*Work instruction a*
Locate each line in the entries that contains the word "like", and copy every such line.

------------------------------------

How Giannis Antetokounmpo shattered the stereotype of the asshole superstar

MILWAUKEE, WISCONSIN - JULY 20: Giannis Antetokounmpo #34 of the Milwaukee Bucks holds the Bill Russ...
Justin Casterline/Getty Images Sport/Getty Images
Culture

Toward the end of the seventh episode of last year’s hit documentary series The Last Dance, Michael Jordan considers the question of whether or not his infamous intensity came at the expense of being perceived as a “nice guy.” “When people see this, they gonna say, ‘He wasn’t really a nice guy. He may have been a tyrant.’ Well, that’s you, because you never won anything,” Jordan says. “I wanted to win.” Then, in one of the most striking moments from the series, Jordan becomes suddenly unguarded. “That’s how I played the game. That was my mentality,” he says, before his eyes suddenly well up, and he begins to tremble. "If you don’t want to play that way, don’t play that way.”

------------------------------------

*Work instruction b*
From the article excerpt, list the reactions Jordan displays in the moment the text calls one of the most striking of the series.

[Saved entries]

------------------------------------

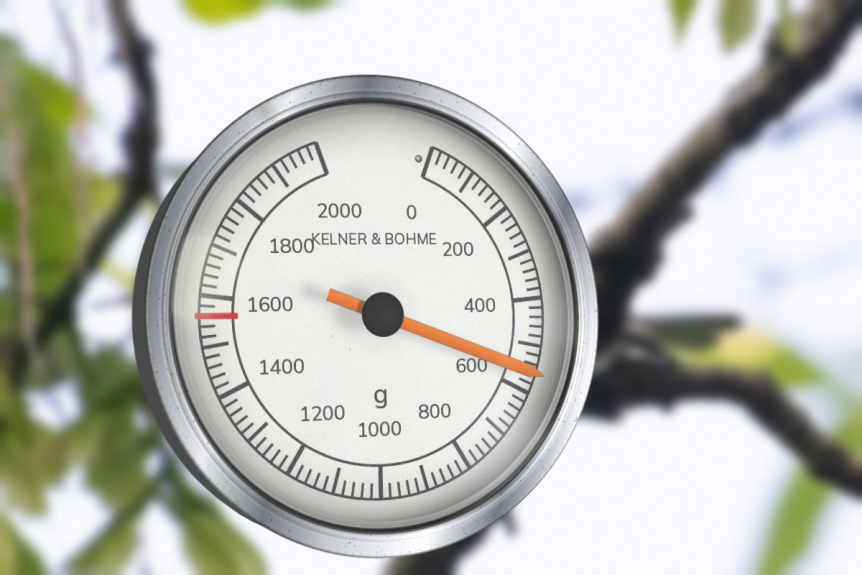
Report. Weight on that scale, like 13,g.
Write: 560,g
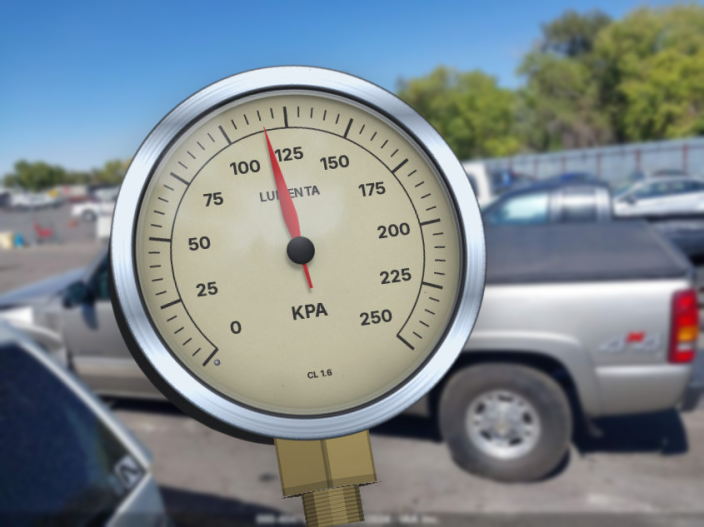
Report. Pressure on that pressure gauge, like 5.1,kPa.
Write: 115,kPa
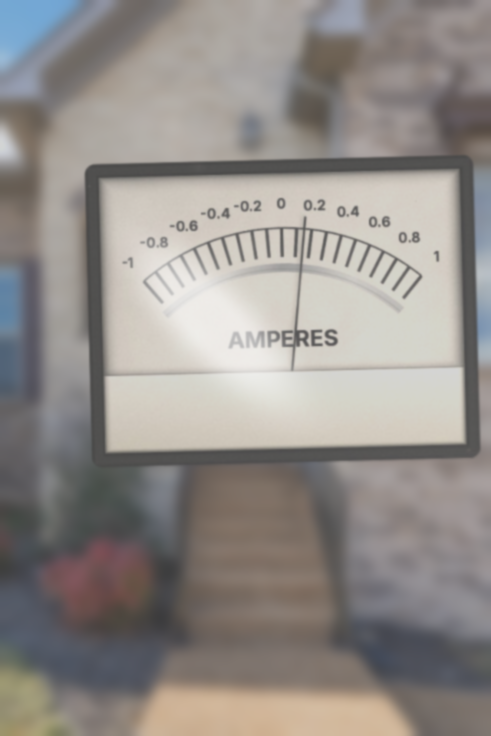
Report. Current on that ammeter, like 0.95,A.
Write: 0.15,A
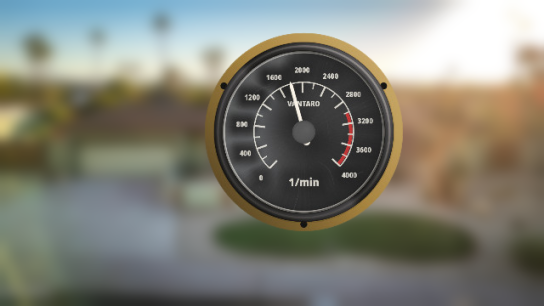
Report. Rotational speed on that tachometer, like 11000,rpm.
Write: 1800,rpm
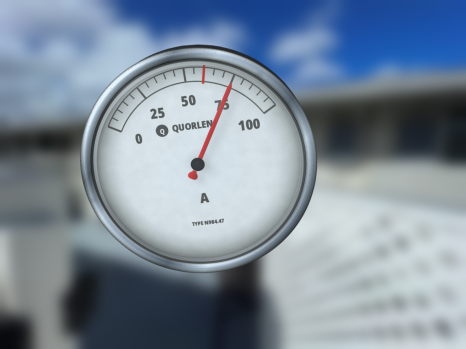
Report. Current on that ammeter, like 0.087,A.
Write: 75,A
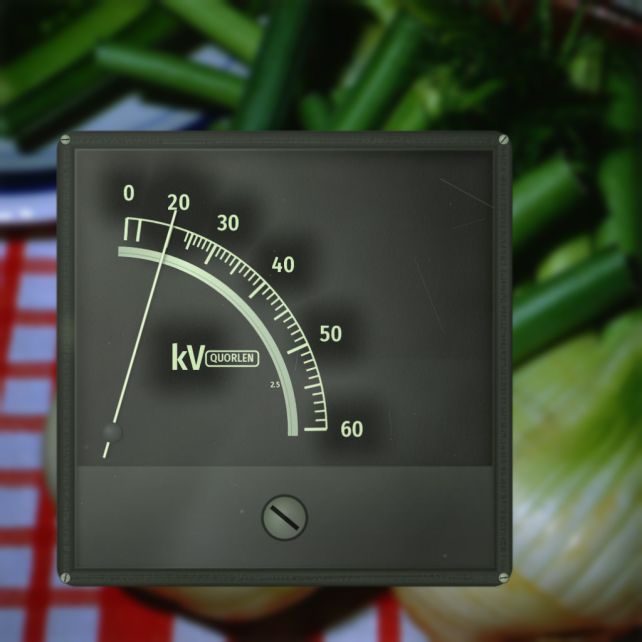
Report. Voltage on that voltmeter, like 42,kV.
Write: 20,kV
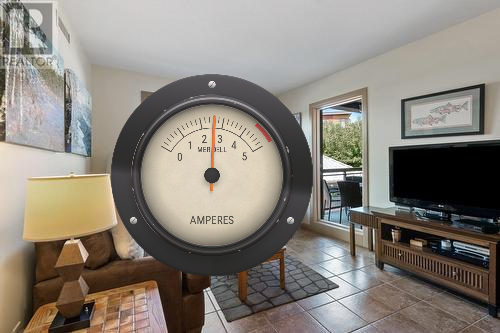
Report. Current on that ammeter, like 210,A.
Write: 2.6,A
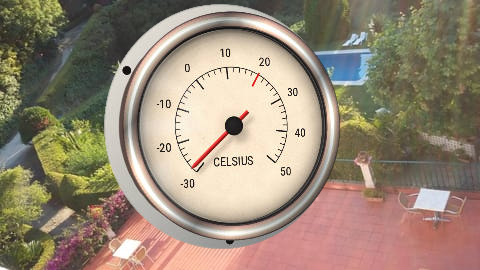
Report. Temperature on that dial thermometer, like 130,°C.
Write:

------------------------------------

*Answer section a*
Report. Weight on that scale, like 13,g.
Report. Pressure on that pressure gauge, like 5.1,kPa.
Report. Current on that ammeter, like 0.95,A.
Report. Rotational speed on that tachometer, like 11000,rpm.
Report. Current on that ammeter, like 0.087,A.
Report. Voltage on that voltmeter, like 42,kV.
Report. Current on that ammeter, like 210,A.
Report. Temperature on that dial thermometer, like 130,°C.

*Answer section b*
- He becomes suddenly unguarded.
- His eyes suddenly well up.
- He begins to tremble.